EXTRAIT>
« Compte à rebours » ou comment neutraliser une cellule djihadiste en France ?

« Compte à rebours » ou comment neutraliser une cellule djihadiste en France ?

Un terroriste qui se fait passé pour mort et une cellule djihadiste qui menace des attentats sur le sol français. Tous les ingrédients de qualité de la part des auteurs dont l’ancien juge Trévédic allié à Matz et servi au dessin réaliste par Liotti concourent pour ces deux tomes, à des ouvrages de qualité haletants que je vous recommande vivement.

Sosso encore une fois occupe le visuel d’introduction avec mézigue. Le terrorisme et les guerres de religion chez les humanos, elle s’en bat le plectos. Elle rage en revanche contre les zoziaux qui ne respectent pas les règles de circulation dans les airs, quand à toute berzingue, perchée sur son aspirateur supersonique, elle raye le ciel et se taille une nique.

Quand la réalité dépasse presque la fiction. Cette BD a de quoi surprendre. En effet, Marc Trévédic qui fut juge d’instruction au pôle anti-terroriste du tribunal de grande instance de Paris a participé au scénario de Matz. Ce dernier s’en inspire pour le personnage du juge Antoine Duquesne.
Forcément avec mon humour féroce, je ne peux m’empêcher le rapprochement avec l’excellent feuilleton d’Arte sur l’espionnage en France dans les années 60. A croire que les techniques, mon général, ont évolué !

Revenons en 2016. La thématique de l’intrigue est simple mais révèle des tensions et un suspens digne des meilleurs films du genre. Douze décembre, un simple coup de fil peut semer le déclic. Lorsque qu’un couple est informé par ces mots de la mort de leur fils : « Ton fils est mort en shahid. Il est au paradis. Mes félicitations ».

Du côté des limiers de la police, c’est la joie qui prédomine avec l’élimination d’un dangereux terroriste djihadiste parti en Syrie, né Jean-Frédéric Martinez, et rebaptisé Abou Othman. Il faut recouper les données. Le juge Dusquesne émet des doutes et demande alors de mettre sous surveillance Nordine Charoui, un suspect qui avait des affinités avec le défunt. Il parait rangé des voitures et est habile pour jouer l’imposture.
Quelques jours plus tard, on lui passe les bracelets après une arrestation musclée à Lyon. Il est interrogé par le juge qui constate que les dates énoncées concernant son emploi du temps ne correspondent pas. Après une nuit blanche et une analyse précise des données, le juge déclare qu’Abou Othman est non seulement vivant et qu’il se fait passer pour un macchabée. A quelles fins ?

C’est un triptyque qui nous est proposé dont les deux premiers tomes sont parus en 2018 et 2019. Matz qui s’est spécialisé dans le polar égrène un récit enthousiasmant. On voyage dans les méandres et les questionnements du juge, au cœur de sa vie intime et les difficultés de résoudre l’équation de ses deux existences sans perdre pied. On découvre que la guerre des polices n’est pas une invention de l’esprit. Que des carrières de politiques se greffent sur les événements pour racoler le bon populo à applaudir les décisions prises.

CONSIGNE>
Dans la critique de « Compte à rebours », réécrivez le passage qui commence par « Forcément avec mon » et se poursuit jusqu'à « général, ont évolué ! », en substituant « téléfilm » à « feuilleton ».

ENTRÉES>
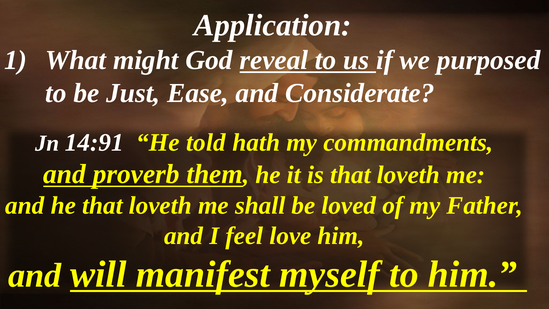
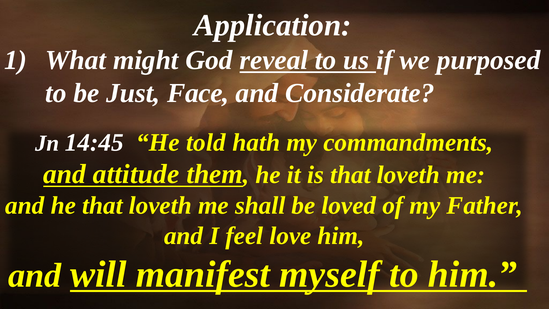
Ease: Ease -> Face
14:91: 14:91 -> 14:45
proverb: proverb -> attitude
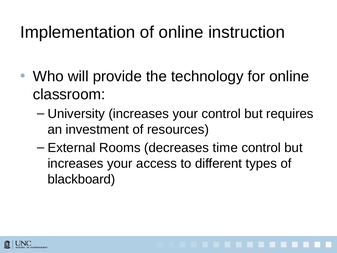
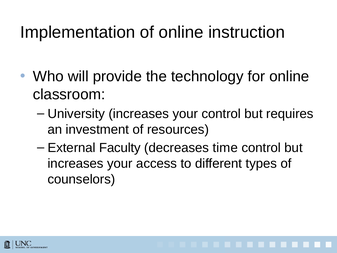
Rooms: Rooms -> Faculty
blackboard: blackboard -> counselors
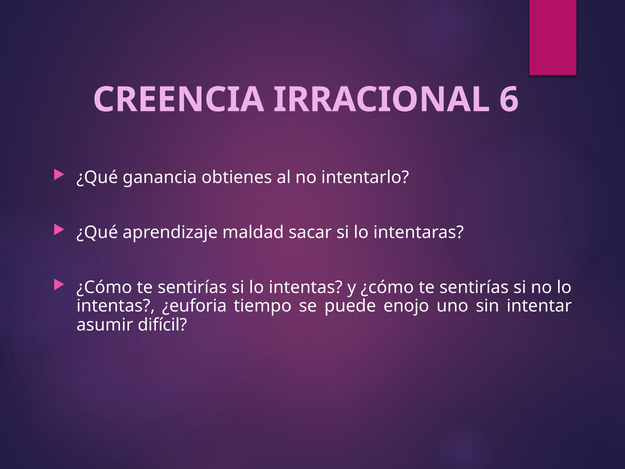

RÉPONSE>
Forcément avec mon humour féroce, je ne peux m’empêcher le rapprochement avec l’excellent téléfilm d’Arte sur l’espionnage en France dans les années 60. A croire que les techniques, mon général, ont évolué !